People stand in lines for hours and what used to be a single day has now grown into multiple days. 

But, what about the day after Christmas? Do you realize, from a customer perspective, a retailer will do more to build loyalty and word of mouth referrals by what they do the day after Christmas then what they do the day after Thanksgiving? Think about it. The day after Christmas is when returns and exchanges happen. And the most powerful impression you will ever make with a customer is during those moments. We like to believe it's about the sales and the deals, but honestly, customers can get sales and deals everywhere - especially online. What they crave though, is service. 

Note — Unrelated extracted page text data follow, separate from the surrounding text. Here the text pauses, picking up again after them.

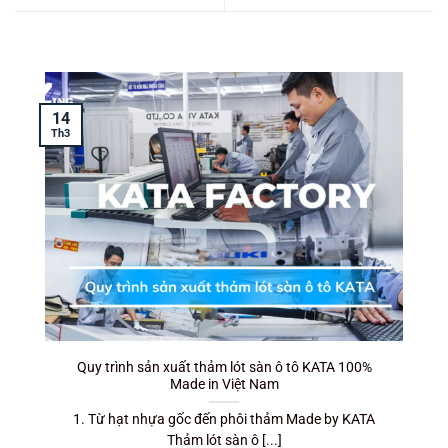
14
T
Th3
Quy trình sản xuất thảm lót sàn ô tô KATA 100%
Made in Việt Nam
1. Từ hạt nhựa gốc đến phôi thảm Made by KATA
Thảm lót sàn ô [...]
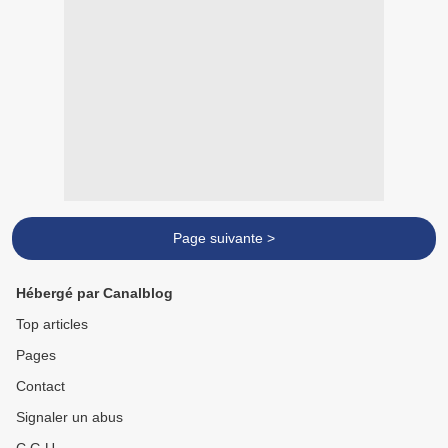
Page suivante >
Hébergé par Canalblog
Top articles
Pages
Contact
Signaler un abus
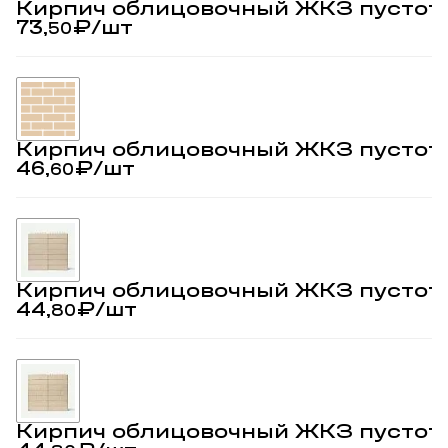
Кирпич облицовочный ЖКЗ пустот
73,
₽
/шт
50
Кирпич облицовочный ЖКЗ пустот
46,
₽
/шт
60
Кирпич облицовочный ЖКЗ пустот
44,
₽
/шт
80
Кирпич облицовочный ЖКЗ пустот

Here are 5 Tips to help you succeed on the day after Christmas:

  1. Thoroughly Train Your Employees. They need to be ready. They need to know how to make the customers return easy and painless and pleasant. 
  2. Never let them see you frown. I cannot tell you the number of times I went to return an item and the employees behind the counter made such a big deal out if it. They made me feel like I was taking advantage or doing something wrong. It's not my fault my cousin got me a small and I am a large. Yes, there are some customers who are taking advantage - BUT THEY ARE THE FEW. 
  1. Rotate your Staff. Too many retailers place the "best" person in the firing line with returns and exchanges. Quickly, this person gets beat down and their smile starts to waiver and his or her patience begins to suffer - happens to the best of us. Have a system of rotating people into the lines to keep everyone fresh. In my stores, everyone served one hour in the returns and exchanges line. It spread the workload out and (byproduct) helped them sell better on the front end when they heard the reasons why.  
  1. Conduct a Dress Rehearsal. Before the customers arrive and the chaos ensues, conduct a dress rehearsal with your employees. This is the process of practicing proper return d exchange procedures. Test them. Create specific scenarios for the "customers" to present. Remember, it's not about tripping them up or fooling them, it's about building their confidence for when they are in front of the customer. 
  2. Have separate lines for return and exchanges. This allows people to process quicker. Nothing is more frustrating to a customer than to wait in a long line, get to their turn, and then be told go find what you want and bring it back here to exchange. Don't make your exchange customers compete with your return customers. Exchanges are letting you keep the revenue, whereas returns are not unless you keep them with your selling skill. 

Customers no longer want to have their expectations met, they want them exceeded. You have to WOW them to get them coming back. And the best opportunity you will ever have to wow them is how you handle the problems. Always know this - the problem is not the problem, They may have a return and you may think that is their problem. but the truth is not getting what they want is the real problem.

Comfort them and make them feel like your priority is for them to get what they want. Not keep you money.